Request ▸
Lay out every line from the one holding "Zmiany w Centrum Operacji" through the end of the records, inclusive, as a Markdown table with a row number and the line, leaving out blank lines. Name the two columns Row and Line.

++++ Input data ++++

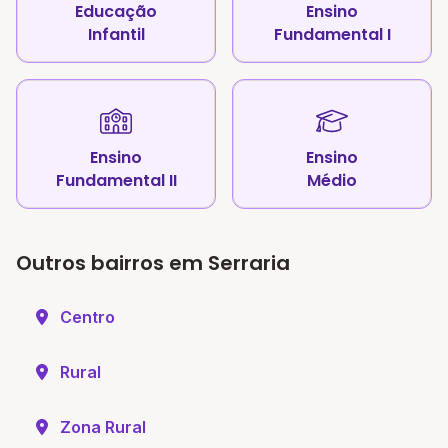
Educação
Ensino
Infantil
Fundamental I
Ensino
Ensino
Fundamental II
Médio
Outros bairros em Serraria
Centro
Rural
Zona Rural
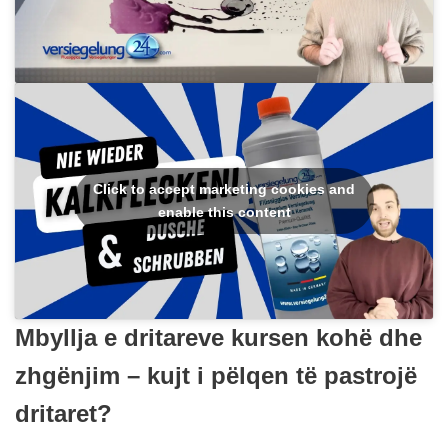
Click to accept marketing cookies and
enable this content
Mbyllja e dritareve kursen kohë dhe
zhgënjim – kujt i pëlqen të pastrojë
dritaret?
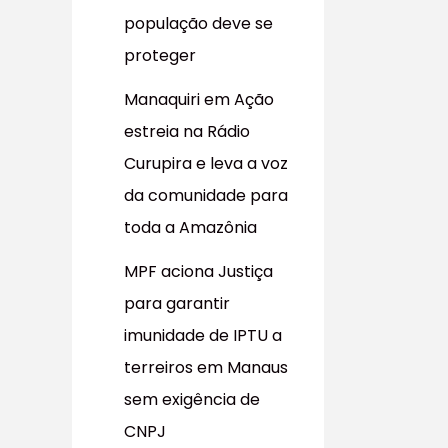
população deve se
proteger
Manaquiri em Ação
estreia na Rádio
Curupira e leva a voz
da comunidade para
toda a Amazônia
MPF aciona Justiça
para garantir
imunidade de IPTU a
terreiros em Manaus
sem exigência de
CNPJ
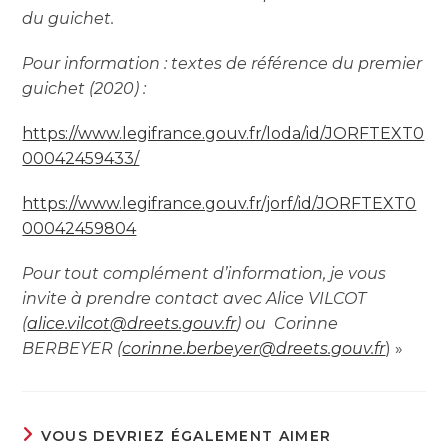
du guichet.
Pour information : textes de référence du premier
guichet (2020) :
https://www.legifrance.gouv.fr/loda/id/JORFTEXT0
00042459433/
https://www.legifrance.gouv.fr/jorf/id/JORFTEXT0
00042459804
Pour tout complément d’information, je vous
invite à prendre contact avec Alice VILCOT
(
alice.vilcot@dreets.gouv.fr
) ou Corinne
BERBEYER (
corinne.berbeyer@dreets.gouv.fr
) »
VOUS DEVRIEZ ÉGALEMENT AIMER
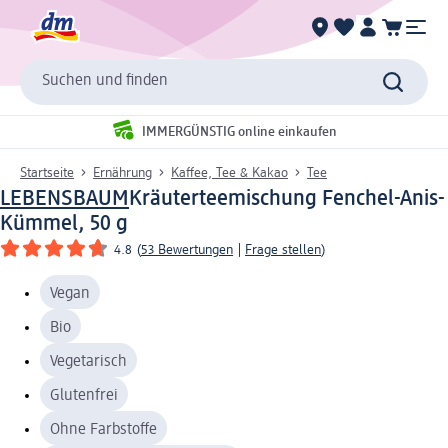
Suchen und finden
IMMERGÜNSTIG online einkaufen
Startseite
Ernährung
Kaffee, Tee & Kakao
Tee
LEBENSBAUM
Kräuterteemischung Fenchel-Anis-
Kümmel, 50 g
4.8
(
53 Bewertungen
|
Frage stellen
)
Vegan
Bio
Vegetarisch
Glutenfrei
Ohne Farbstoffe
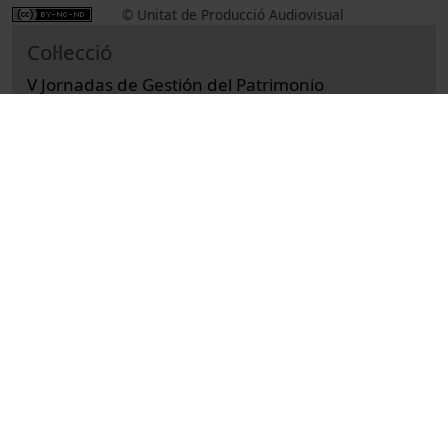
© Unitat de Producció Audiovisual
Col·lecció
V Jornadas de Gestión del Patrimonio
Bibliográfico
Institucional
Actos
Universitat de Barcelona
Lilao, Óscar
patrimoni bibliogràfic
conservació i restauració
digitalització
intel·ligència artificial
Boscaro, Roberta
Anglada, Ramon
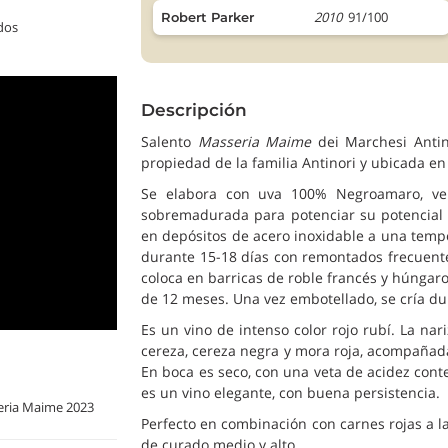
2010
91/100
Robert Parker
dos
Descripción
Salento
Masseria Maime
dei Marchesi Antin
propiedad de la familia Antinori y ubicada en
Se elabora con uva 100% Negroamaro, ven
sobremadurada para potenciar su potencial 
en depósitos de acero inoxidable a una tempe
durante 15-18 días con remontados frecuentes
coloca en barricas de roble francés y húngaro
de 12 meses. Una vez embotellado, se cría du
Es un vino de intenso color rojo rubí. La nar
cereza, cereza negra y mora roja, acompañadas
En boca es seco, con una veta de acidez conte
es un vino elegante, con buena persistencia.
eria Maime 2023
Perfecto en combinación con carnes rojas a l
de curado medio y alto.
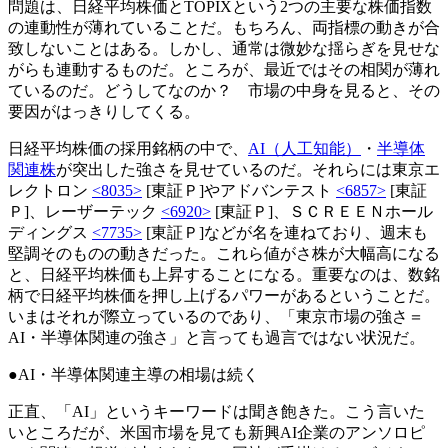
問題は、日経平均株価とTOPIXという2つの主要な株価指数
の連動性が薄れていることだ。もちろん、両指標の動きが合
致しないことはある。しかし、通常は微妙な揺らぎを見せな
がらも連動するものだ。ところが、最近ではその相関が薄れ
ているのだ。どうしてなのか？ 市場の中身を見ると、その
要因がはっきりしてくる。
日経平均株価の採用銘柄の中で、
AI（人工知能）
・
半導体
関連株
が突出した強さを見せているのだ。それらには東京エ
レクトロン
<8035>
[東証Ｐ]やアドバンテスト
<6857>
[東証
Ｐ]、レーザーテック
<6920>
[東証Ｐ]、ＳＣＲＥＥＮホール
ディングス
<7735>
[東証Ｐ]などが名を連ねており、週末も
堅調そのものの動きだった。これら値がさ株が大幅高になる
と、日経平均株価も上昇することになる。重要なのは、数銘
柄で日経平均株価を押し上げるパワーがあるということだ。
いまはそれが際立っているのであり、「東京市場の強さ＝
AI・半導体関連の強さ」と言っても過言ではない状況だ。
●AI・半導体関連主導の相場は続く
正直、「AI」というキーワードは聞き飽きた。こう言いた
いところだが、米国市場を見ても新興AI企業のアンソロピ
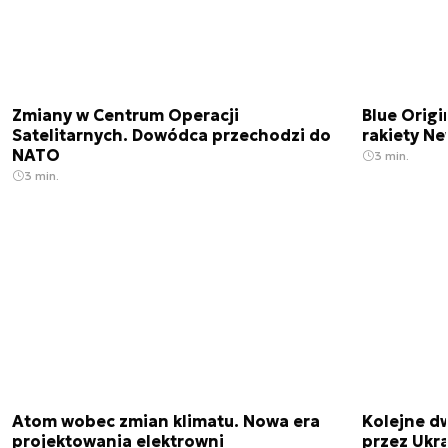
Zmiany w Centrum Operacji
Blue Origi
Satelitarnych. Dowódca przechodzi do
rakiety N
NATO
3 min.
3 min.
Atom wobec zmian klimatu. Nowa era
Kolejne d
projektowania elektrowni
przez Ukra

++++

Solution for this problem ▸
| Row | Line |
|---|---|
| 1 | Zmiany w Centrum Operacji |
| 2 | Blue Origi |
| 3 | Satelitarnych. Dowódca przechodzi do |
| 4 | rakiety N |
| 5 | NATO |
| 6 | 3 min. |
| 7 | 3 min. |
| 8 | Atom wobec zmian klimatu. Nowa era |
| 9 | Kolejne d |
| 10 | projektowania elektrowni |
| 11 | przez Ukra |